Loss-based Estimation Methodology with Cross-validation: Prediction of Clinical Outcomes Using Microarray Data

Tuesday, September 30, 2003 - 9:30am - 10:20am
Keller 3-180
Sandrine Dudoit (University of California, Berkeley)
We propose a unified loss-based methodology for estimator construction, selection, and performance assessment with cross-validation. In this approach, the parameter of interest is defined as the risk minimizer for a suitable loss function and candidate estimators are generated using this (or possibly another) loss function. Cross-validation is applied to select an optimal estimator among the candidates and to assess the overall performance of the resulting estimator. Finite sample and asymptotic optimality results are derived for the cross-validation selector for general data generating distributions, loss functions (possibly depending on a nuisance parameter), and estimators. This general estimation framework encompasses a number of problems which have traditionally been treated separately in the statistical literature, including multivariate outcome prediction and density estimation based on censored data.
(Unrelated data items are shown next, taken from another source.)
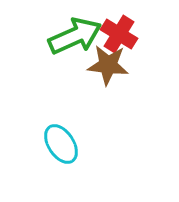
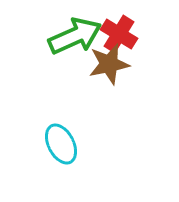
brown star: moved 1 px right, 1 px up; rotated 18 degrees counterclockwise
cyan ellipse: rotated 6 degrees clockwise
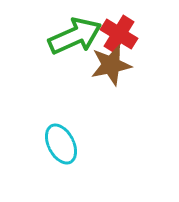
brown star: moved 2 px right, 1 px down
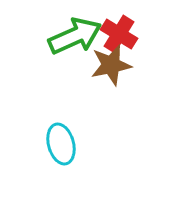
cyan ellipse: rotated 12 degrees clockwise
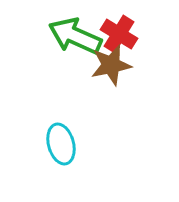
green arrow: rotated 132 degrees counterclockwise
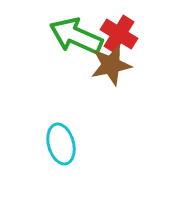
green arrow: moved 1 px right
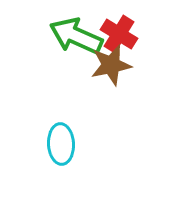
cyan ellipse: rotated 12 degrees clockwise
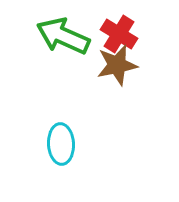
green arrow: moved 13 px left
brown star: moved 6 px right
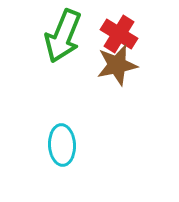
green arrow: rotated 92 degrees counterclockwise
cyan ellipse: moved 1 px right, 1 px down
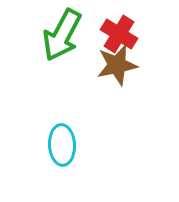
green arrow: moved 1 px left, 1 px up; rotated 6 degrees clockwise
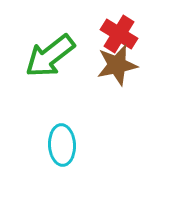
green arrow: moved 12 px left, 21 px down; rotated 24 degrees clockwise
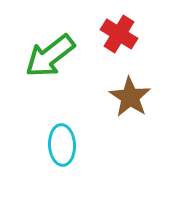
brown star: moved 13 px right, 32 px down; rotated 27 degrees counterclockwise
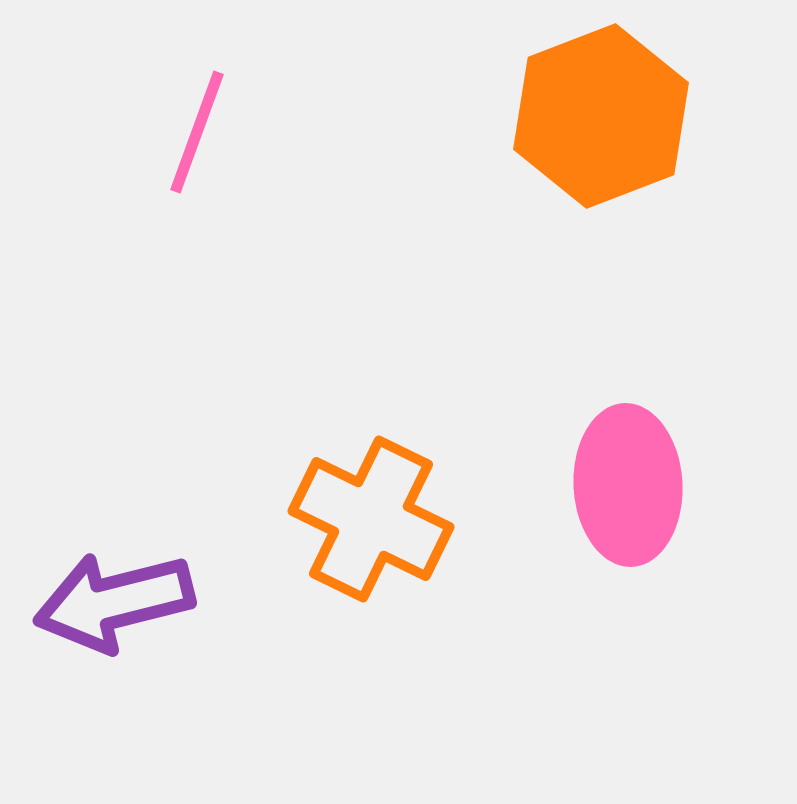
Applications to genomic data analysis include the prediction of biological and clinical outcomes (possibly censored) using microarray gene expression measures, the identification of regulatory motifs in DNA sequences, and genetic mapping with single nucleotide polymorphisms (SNP). This talk will focus on tree-based estimation of patient survival with microarray expression measures.

Joint work with: Mark van der Laan, Sunduz Keles, and Annette Molinaro.